The selective serotonin reuptake inhibitor sertraline proved
superior to placebo in a randomised trial of treatment for women with
premenstrual dysphoric disorder (Journal of the American Medical
Association 1997;278:983-8). This is the currently accepted
term for the psychological features of the premenstrual syndrome,
including depressed mood, mood swings, and anxiety. The proportion of
patients who were much improved when taking sertraline was 62% - but
34% were much improved when taking placebo.

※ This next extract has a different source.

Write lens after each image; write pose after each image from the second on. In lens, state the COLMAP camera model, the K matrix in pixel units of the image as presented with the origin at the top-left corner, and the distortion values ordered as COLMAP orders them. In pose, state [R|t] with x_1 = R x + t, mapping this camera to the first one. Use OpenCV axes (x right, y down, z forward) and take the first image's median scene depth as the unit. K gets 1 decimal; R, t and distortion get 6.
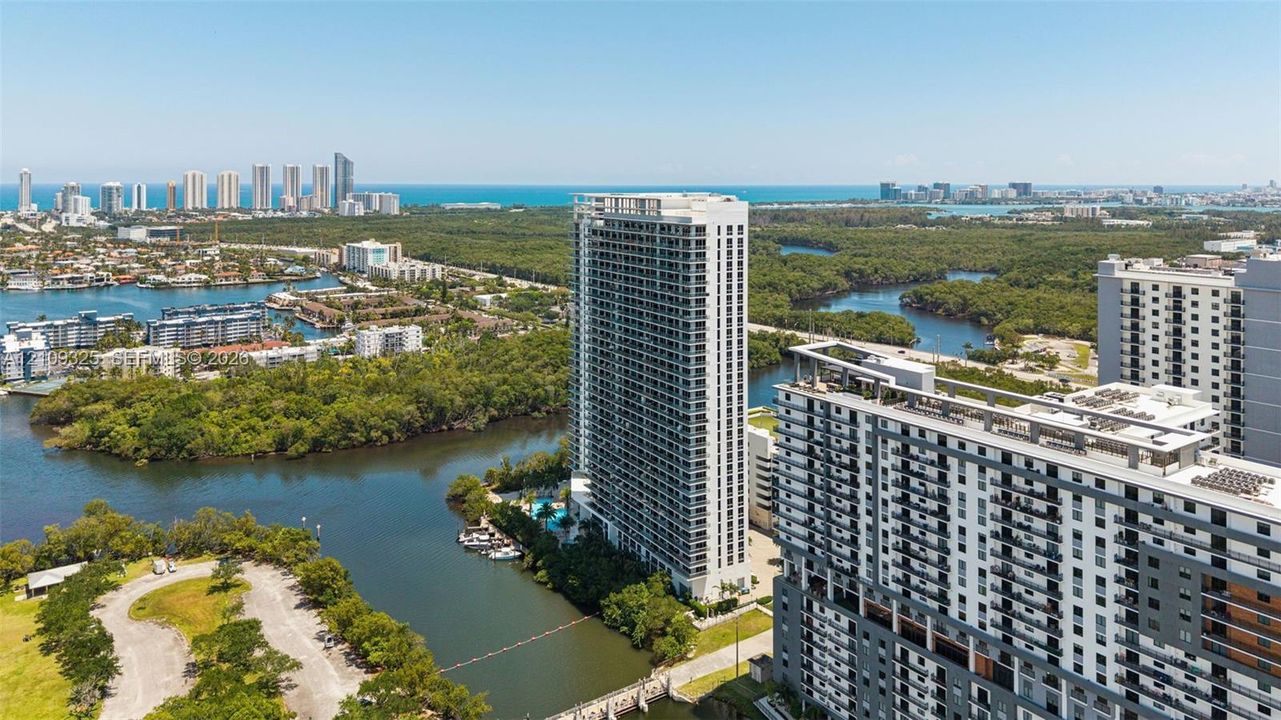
lens RADIAL K [[1018.9, 0, 640.5], [0, 1018.9, 360.0], [0, 0, 1]] dist [-0.000711, -0.000758]
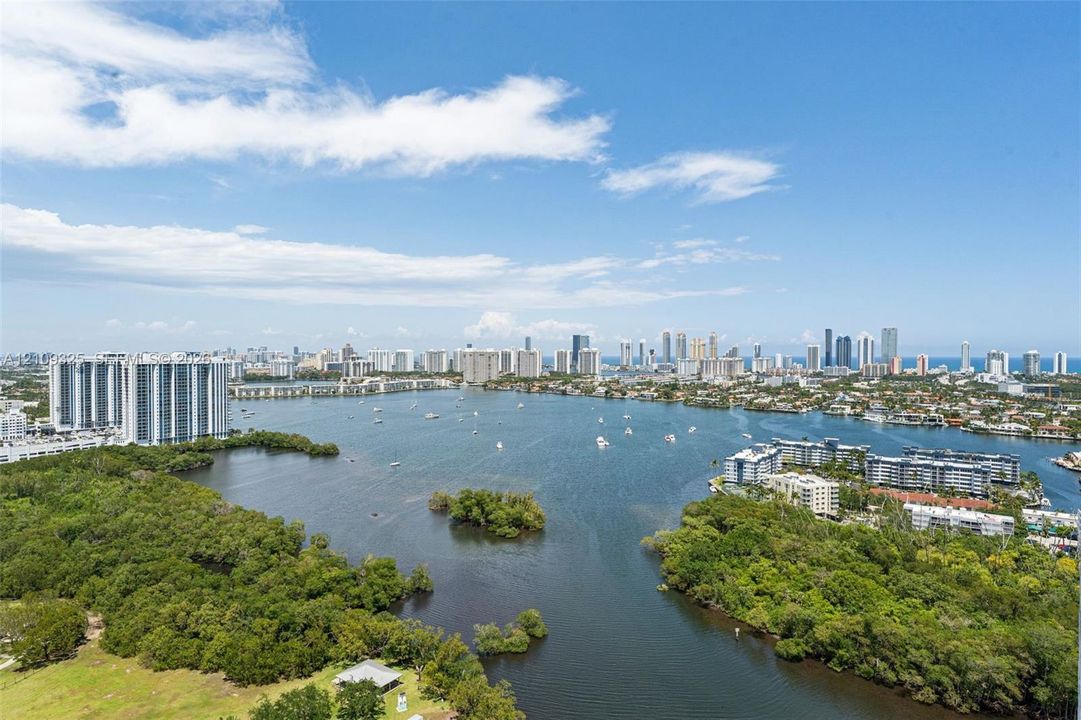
lens RADIAL K [[601.0, 0, 540.5], [0, 601.0, 360.0], [0, 0, 1]] dist [-0.001661, -0.000623]
pose [[0.298587, 0.005963, -0.954364, 0.010790], [-0.176375, 0.983101, -0.049039, -0.032024], [0.937943, 0.182969, 0.294592, 0.342405]]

Do sexually transmitted diseases such as gonorrhoea and
chlamydial urethritis make men infertile? A review article in
Fertility and Sterility (1997;68:205-13) says that the
link between the infections and epididymo-orchitis provides a plausible
mechanism, but the epidemiological evidence is "inconsistent." Once
again, more research is needed.
Further evidence that Alzheimer's disease is more common
in people with low educational attainments has come from a study
in the Netherlands (Journal of Clinical Epidemiology
1997;50:1025-33). Earlier research with this result has
been criticised because the tests used might have been easier for
people with better educations. The tests used in this study were said
to be free of educational bias. Why better education should protect
against dementia is still being debated.
Among the accepted AIDS defining disorders are Kaposi's
sarcoma, carcinoma of the cervix, and several types of lymphoma. Many
clinicians believe that some other tumours may be more common in
patients with HIV infection, and a report in the Mayo Clinic
Proceedings (1997;72:761-4) suggests that breast cancer (in
both men and women) may be among these. It should at least be
considered in the differential diagnosis of a mass in the axilla.
How should the clinician decide whether a patient has ulcerative
colitis or Crohn's colitis? A review in the American
Journal of Gastroenterology (1997;92:1247-51)
concludes that most patients with ulcerative colitis have disease that
begins in the rectum and spreads proximally in a contiguous fashion,
but some have patchy disease. The final decision in such cases has to
be based on "clinical judgment."
Splenectomy has been used for many years as a treatment for some
of the complications of chronic lymphocytic leukaemia such as
autoimmune haemolytic anaemia and thrombocytopenia as well as for
symptomatic splenomegaly. The evidence for benefit is, however, only
anecdotal. An observational study at the University of Texas
(Journal of the American College of Surgeons
1997;185:237-43) found that the operation had been useful in
patients who were anaemic or thrombocytopenic, but (as is so often the
case) the authors recommended more research.